Where Call To Mind effortlessly worked in all sorts of influences for a vibrant, multifarious whole, Dusted—despite its odds-and-sods nature—actually feels a little more unified around a single vibe. It's a jazzy, muted one, with tracks that shine with a sepia-toned, nostalgic hue appropriate for a collection that's essentially a bittersweet farewell. Things start off typically with "Time Has Come," as piano samples twirl around a crisp drum break like a woozy spinning top. Soulful vocal soundbites, heart-swelling basslines and mournful horns echoing in the distance, this is Commix at their most identifiable—and that describes quite a few of the songs here. "Change" twists saxophone samples and choked vocals around steel-plated beats, while so many other tracks spread shimmering samples, tinkling glass keys and icy strings to create sublime arctic soundscapes.
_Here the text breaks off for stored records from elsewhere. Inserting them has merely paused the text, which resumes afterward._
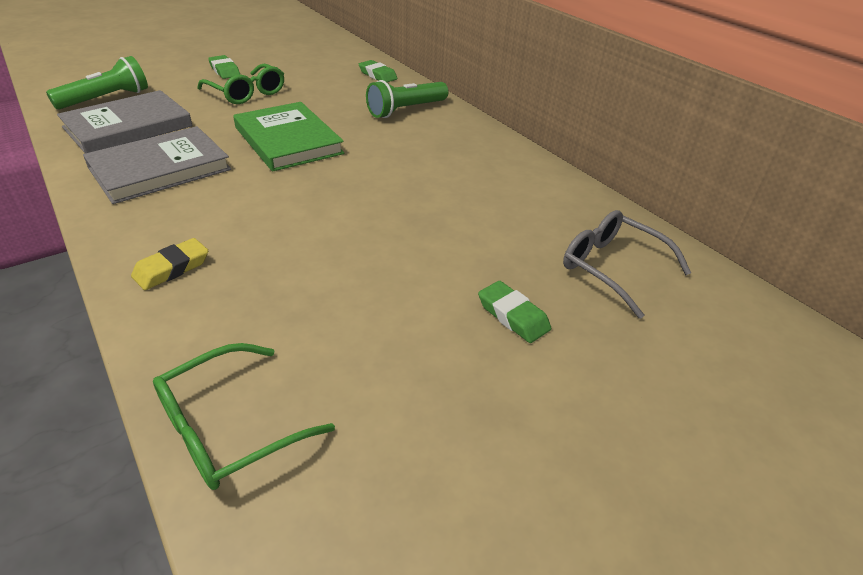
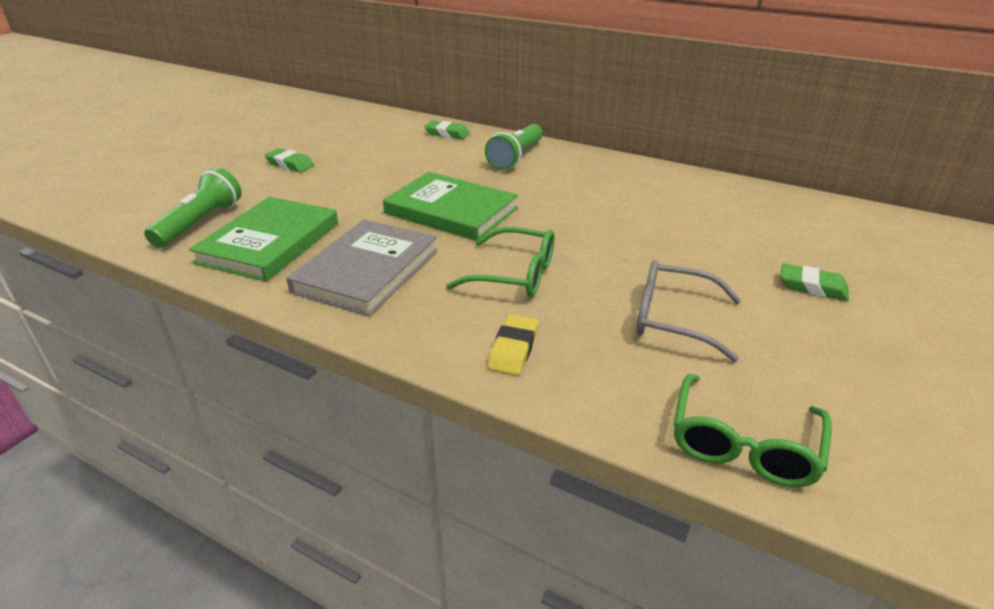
camera: 25 degrees left, 5 degrees down
(128, 127) = (269, 243): grey book -> green book
(247, 93) = (346, 179): green glasses -> green glasses (514, 274)
(612, 268) = (826, 232): grey glasses -> grey glasses (673, 319)

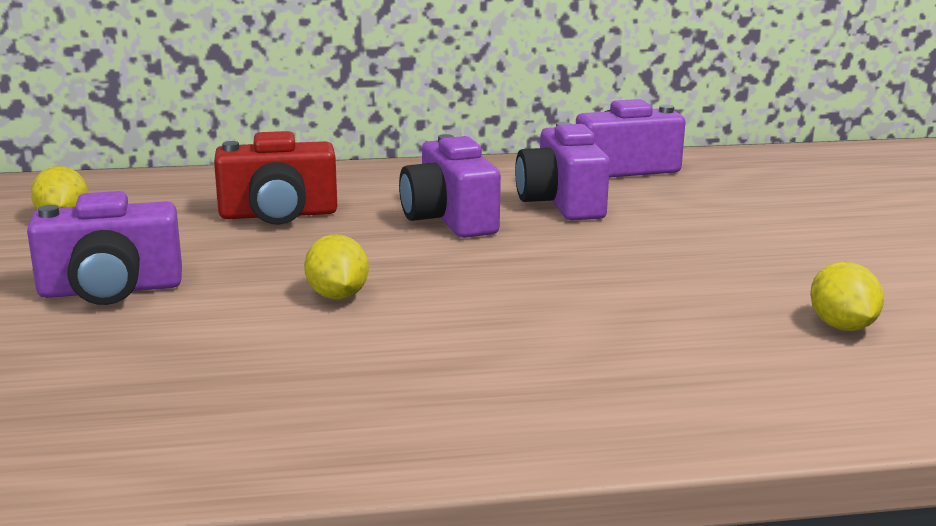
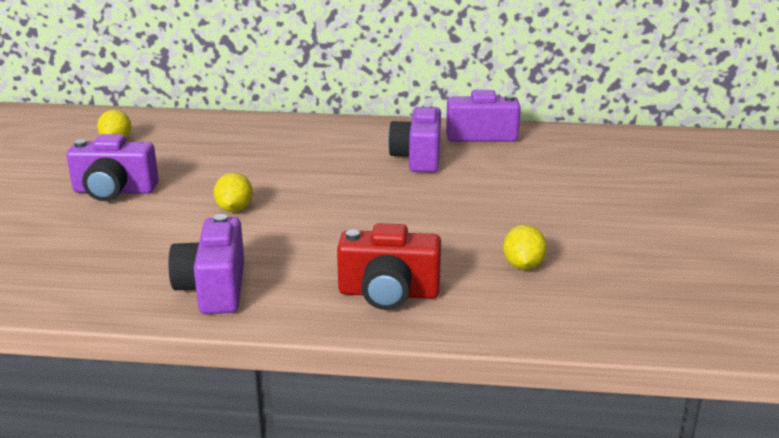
camera: 15 degrees right, 5 degrees up
(278, 215) = (238, 150): red camera -> red camera (388, 293)
(449, 219) = (338, 163): purple camera -> purple camera (214, 288)

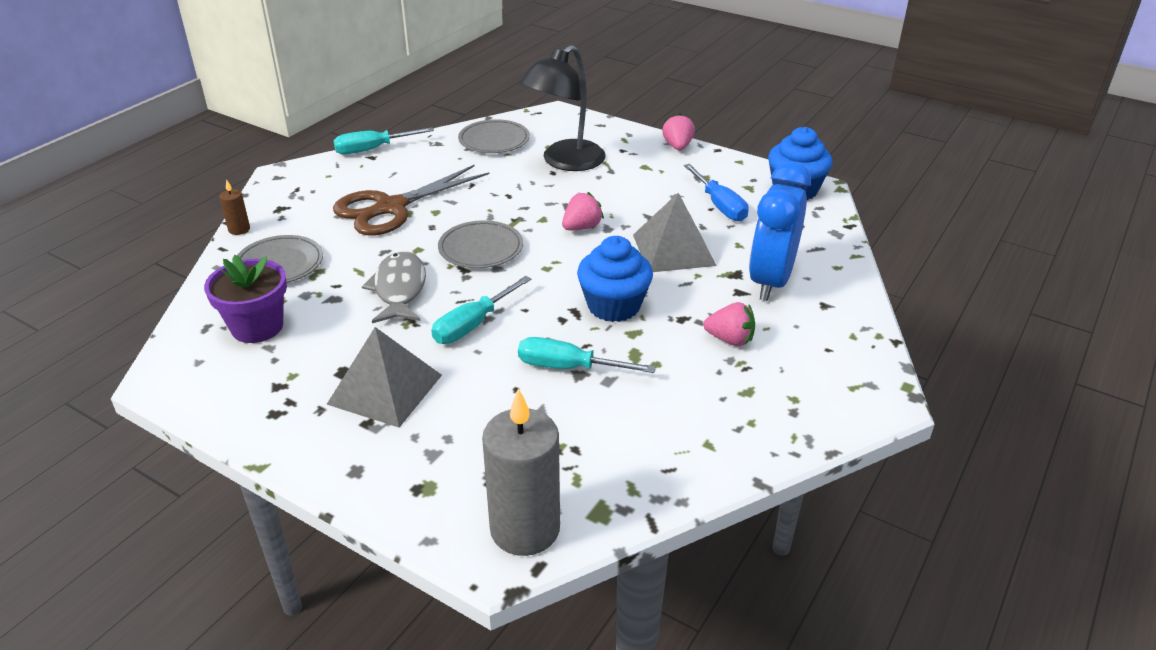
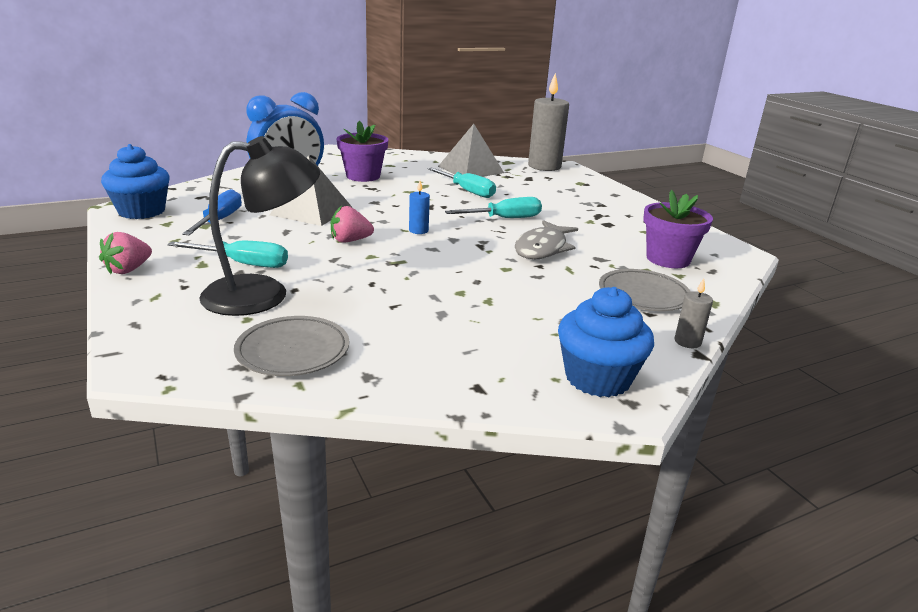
camera: 150 degrees left, 10 degrees down
(239, 229) = (687, 342): brown candle -> grey candle
(372, 149) = (468, 400): turquoise screwdriver -> turquoise screwdriver (244, 264)
(385, 389) = (584, 211): grey pyramid -> grey pyramid (470, 169)
(390, 208) = (505, 310): brown scissors -> none
(481, 248) = (451, 252): grey plate -> none
(541, 265) = (418, 230): none -> blue candle
(613, 306) = (403, 201): blue cupcake -> blue cupcake (597, 378)
(730, 339) = (363, 176): pink strawberry -> purple flower pot

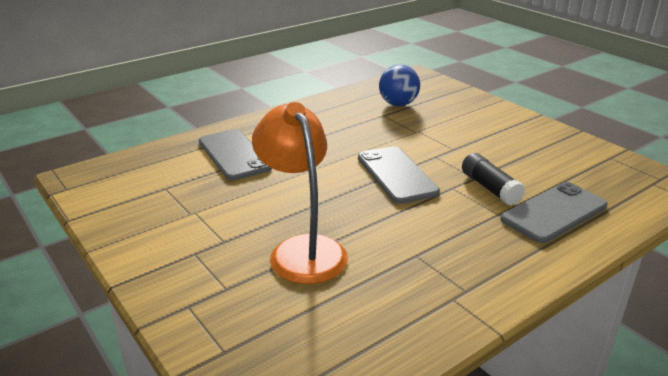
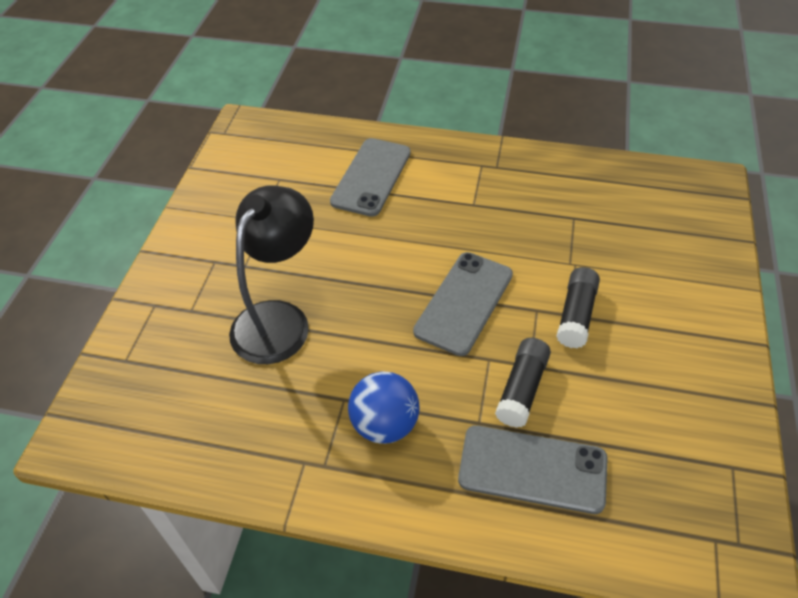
camera: 50 degrees right, 20 degrees up
(302, 249) = (279, 319): orange lamp -> black lamp
(398, 104) = (614, 212): blue ball -> blue ball (384, 424)
(456, 148) = (576, 315): none -> black glue stick

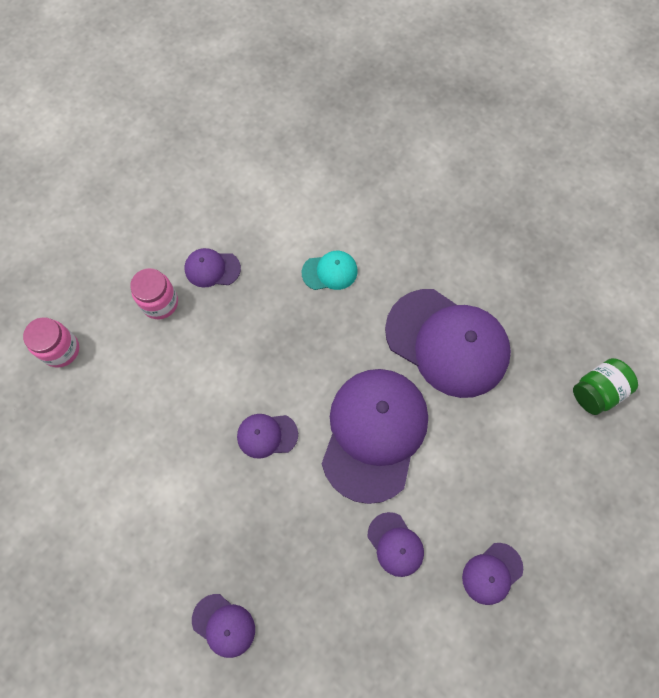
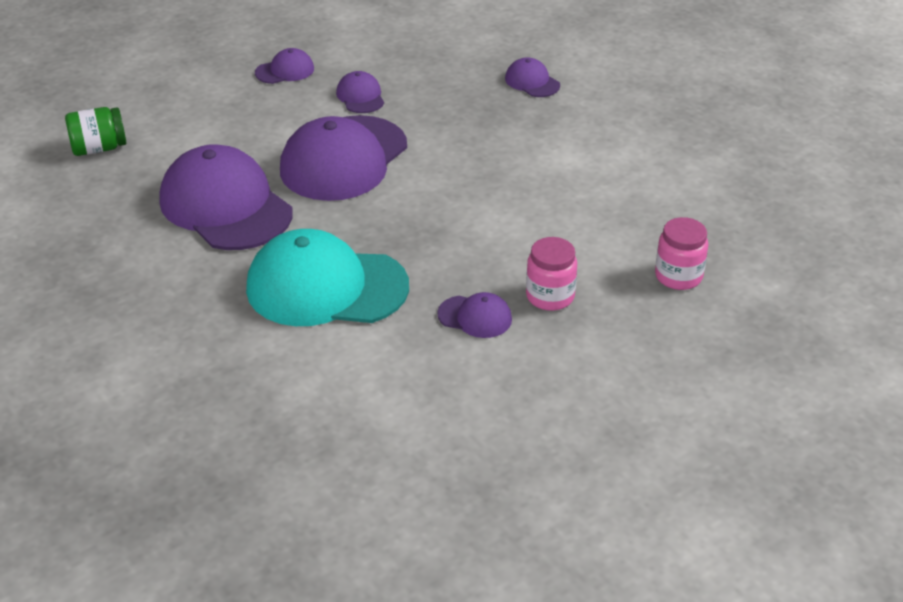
camera: 165 degrees left, 30 degrees down
(267, 435) = (455, 175): purple cap -> none
(330, 272) = (326, 287): turquoise cap -> turquoise cap, size x2.22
An undeniably pretty album, Dusted's formula of brittle metal and lush, rushing synths starts to wear after a while, especially since it lacks the percussive diversity or structural unpredictability of Call To Mind. It sounds more like a collection of Commix singles, one that doesn't hold enough variety to hold up over the course of almost eighty minutes. Towards the end of the album they start to show some wandering eyes: "Audience" emerges from gravelly washes of synth into a dissolute, shaking skip that sounds like Burial if he used jungle as his template rather than El-B, while "EXP" sounds like Wormhole-era neurofunk slathered in Hollywood polish. The album closes with the wistful "Autumn Rides," mixing cobbled-together breaks with sprightly pianos: it's pretty much acid jazz, and that it doesn't float away on its own disinterested lightheartedness says a lot about this duo's distinct talent for keeping the physical edge in even their prettiest audio daydreams.
As if almost defensive of the album's perceived quality as a leftovers collection, the duo single out "Golden" as a track deserving of inclusion on Call To Mind in a press release. While it's certainly not the most impressive track on the release, it's an appropriate microcosm for Dusted as a whole, as jazzy synths murmur quietly underneath drums and pads so crisp and refreshing they sound like they could quench thirst. "Golden" bubbles and rises but never quite gives in to climax, and that's kind of how I feel about Dusted. It's a collection of tracks from some of the most brilliant minds to ever produce at 170 beats per minute, but it's nothing you haven't heard before from them. Diehard fans will fawn over tracks like “Audience,” and I suppose that's who this compilation is aimed at. Newcomers are better off going to Call To Mind, and when they're sufficiently in love and clamoring for more, Dusted will do nicely.